• Exercise inputs:
--- START ---
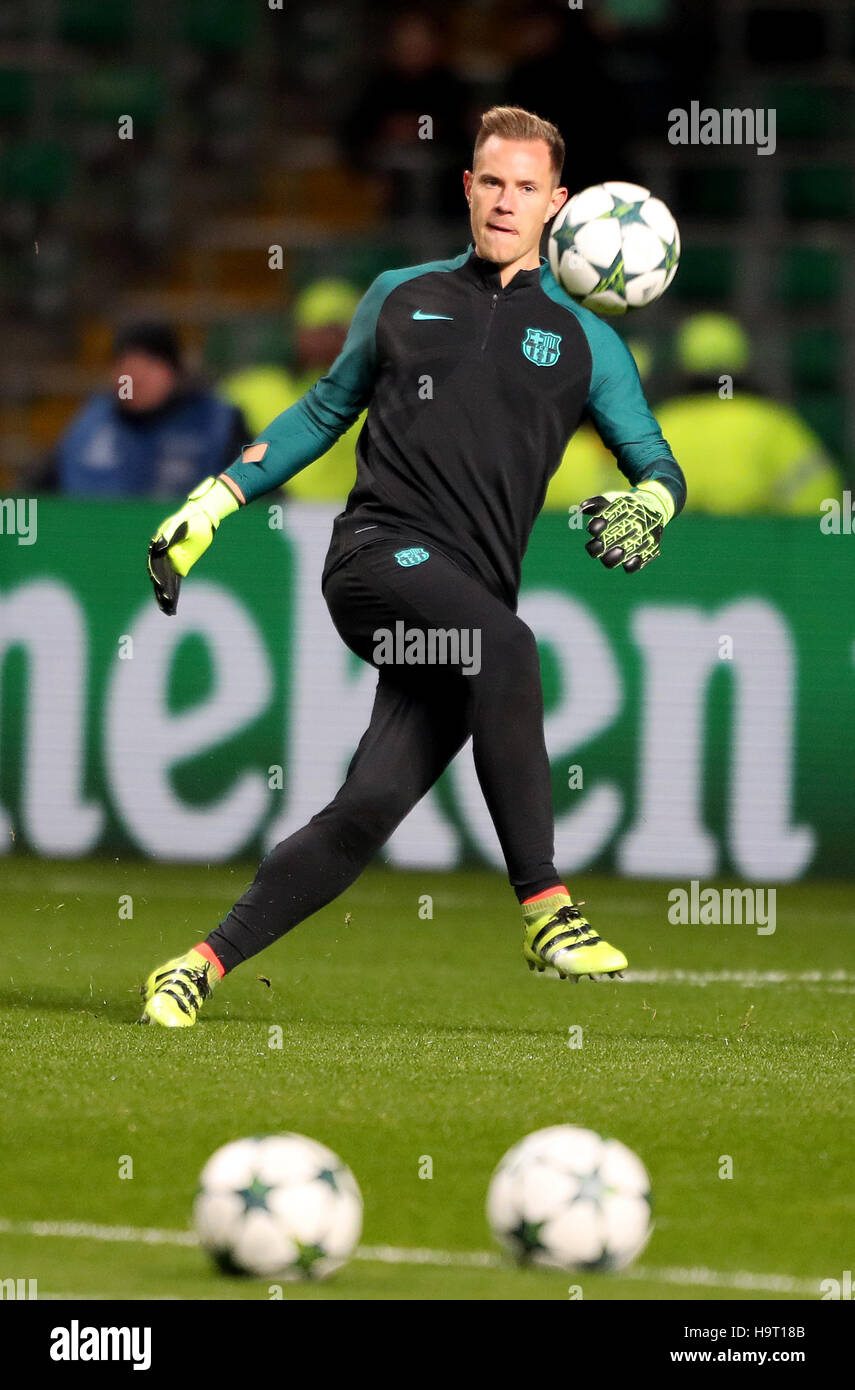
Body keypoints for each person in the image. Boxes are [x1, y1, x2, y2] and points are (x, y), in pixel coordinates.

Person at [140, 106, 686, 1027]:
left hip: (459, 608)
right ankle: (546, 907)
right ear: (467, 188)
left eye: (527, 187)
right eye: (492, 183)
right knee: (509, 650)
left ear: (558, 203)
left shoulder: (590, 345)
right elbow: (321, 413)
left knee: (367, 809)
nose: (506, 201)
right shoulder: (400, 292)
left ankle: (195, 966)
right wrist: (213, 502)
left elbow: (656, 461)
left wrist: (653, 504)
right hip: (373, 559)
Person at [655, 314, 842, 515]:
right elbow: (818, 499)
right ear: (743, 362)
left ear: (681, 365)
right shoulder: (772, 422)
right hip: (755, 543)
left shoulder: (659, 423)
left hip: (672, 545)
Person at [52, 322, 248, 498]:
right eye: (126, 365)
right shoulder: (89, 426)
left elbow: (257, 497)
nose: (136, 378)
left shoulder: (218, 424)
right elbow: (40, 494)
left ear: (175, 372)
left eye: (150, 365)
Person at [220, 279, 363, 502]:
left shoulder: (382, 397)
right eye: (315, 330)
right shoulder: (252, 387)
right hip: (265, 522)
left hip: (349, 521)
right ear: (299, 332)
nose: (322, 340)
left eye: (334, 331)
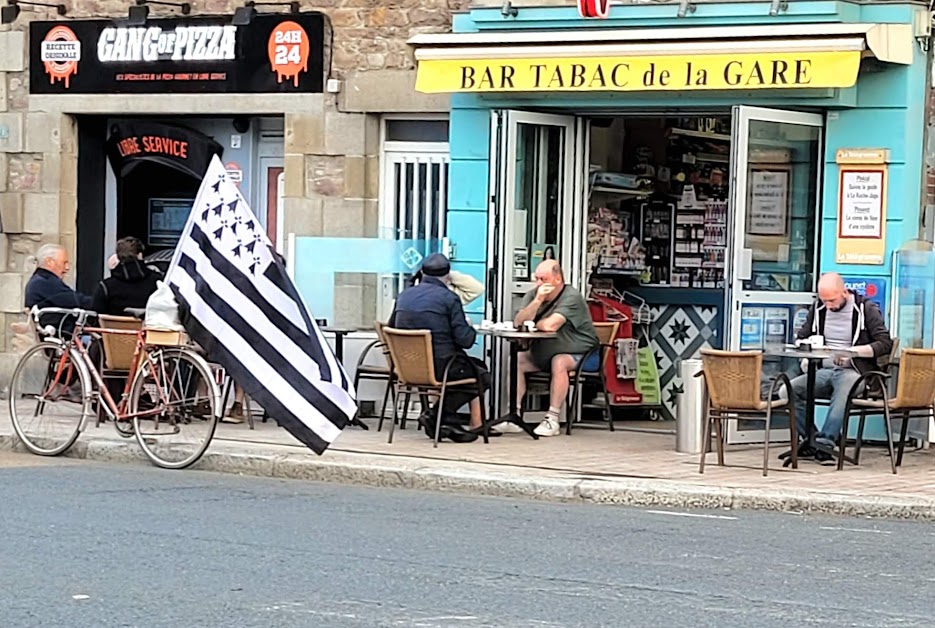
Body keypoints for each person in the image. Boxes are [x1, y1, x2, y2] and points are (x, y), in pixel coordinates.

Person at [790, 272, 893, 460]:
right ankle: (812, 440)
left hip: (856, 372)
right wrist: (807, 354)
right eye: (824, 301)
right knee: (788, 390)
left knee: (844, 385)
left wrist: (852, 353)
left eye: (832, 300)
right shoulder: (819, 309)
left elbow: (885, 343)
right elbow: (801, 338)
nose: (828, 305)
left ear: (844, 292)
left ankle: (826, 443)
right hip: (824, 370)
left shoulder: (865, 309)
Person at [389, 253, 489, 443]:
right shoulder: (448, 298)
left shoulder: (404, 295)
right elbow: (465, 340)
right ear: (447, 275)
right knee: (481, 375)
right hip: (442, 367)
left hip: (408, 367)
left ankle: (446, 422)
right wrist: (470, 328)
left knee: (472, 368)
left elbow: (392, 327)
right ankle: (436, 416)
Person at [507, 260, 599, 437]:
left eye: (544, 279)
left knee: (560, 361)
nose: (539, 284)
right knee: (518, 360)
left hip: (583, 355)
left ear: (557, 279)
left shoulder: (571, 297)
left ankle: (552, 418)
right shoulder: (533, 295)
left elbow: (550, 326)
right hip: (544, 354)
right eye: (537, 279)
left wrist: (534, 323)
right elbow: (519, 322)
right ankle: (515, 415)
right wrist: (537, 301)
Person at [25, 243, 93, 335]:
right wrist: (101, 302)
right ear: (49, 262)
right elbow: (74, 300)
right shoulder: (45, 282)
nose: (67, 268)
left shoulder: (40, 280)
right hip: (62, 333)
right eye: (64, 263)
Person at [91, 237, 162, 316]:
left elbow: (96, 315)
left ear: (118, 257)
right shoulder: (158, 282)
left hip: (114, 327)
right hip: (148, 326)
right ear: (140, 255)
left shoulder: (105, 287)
--- END ---
• Aim of the exercise: Give back exactly the lines above that run from the one with "left shoulder: (590, 345)" to the one with "left elbow: (550, 326)", including both, with the pictures left out.

• Result for this task:
left shoulder: (590, 345)
right elbow: (321, 413)
left knee: (367, 809)
nose: (506, 201)
right shoulder: (400, 292)
left ankle: (195, 966)
right wrist: (213, 502)
left elbow: (656, 461)
left wrist: (653, 504)
right hip: (373, 559)
Person at [655, 314, 842, 515]:
right elbow: (818, 499)
right ear: (743, 362)
left ear: (681, 365)
right shoulder: (772, 422)
right hip: (755, 543)
left shoulder: (659, 423)
left hip: (672, 545)
Person at [52, 322, 248, 498]:
right eye: (126, 365)
right shoulder: (89, 426)
left elbow: (257, 497)
nose: (136, 378)
left shoulder: (218, 424)
right elbow: (40, 494)
left ear: (175, 372)
left eye: (150, 365)
Person at [220, 279, 363, 502]:
left shoulder: (382, 397)
right eye: (315, 330)
right shoulder: (252, 387)
right hip: (265, 522)
left hip: (349, 521)
right ear: (299, 332)
nose: (322, 340)
left eye: (334, 331)
Body keypoints for each person in the image. Boxes are [x1, y1, x2, y2] and points are (x, y), in pixel coordinates.

Person at [790, 272, 893, 460]:
right ankle: (812, 440)
left hip: (856, 372)
right wrist: (807, 354)
right eye: (824, 301)
right knee: (788, 390)
left knee: (844, 385)
left wrist: (852, 353)
left eye: (832, 300)
right shoulder: (819, 309)
left elbow: (885, 343)
right elbow: (801, 338)
nose: (828, 305)
left ear: (844, 292)
left ankle: (826, 443)
right hip: (824, 370)
left shoulder: (865, 309)
Person at [389, 253, 489, 443]:
right shoulder: (448, 298)
left shoulder: (404, 295)
right elbow: (465, 340)
right ear: (447, 275)
right knee: (481, 375)
right hip: (442, 367)
left hip: (408, 367)
left ankle: (446, 422)
right wrist: (470, 328)
left knee: (472, 368)
left elbow: (392, 327)
right ankle: (436, 416)
Person at [507, 260, 599, 437]:
left eye: (544, 279)
left knee: (560, 361)
nose: (539, 284)
right knee: (518, 360)
left hip: (583, 355)
left ear: (557, 279)
left shoulder: (571, 297)
left ankle: (552, 418)
right shoulder: (533, 295)
left elbow: (550, 326)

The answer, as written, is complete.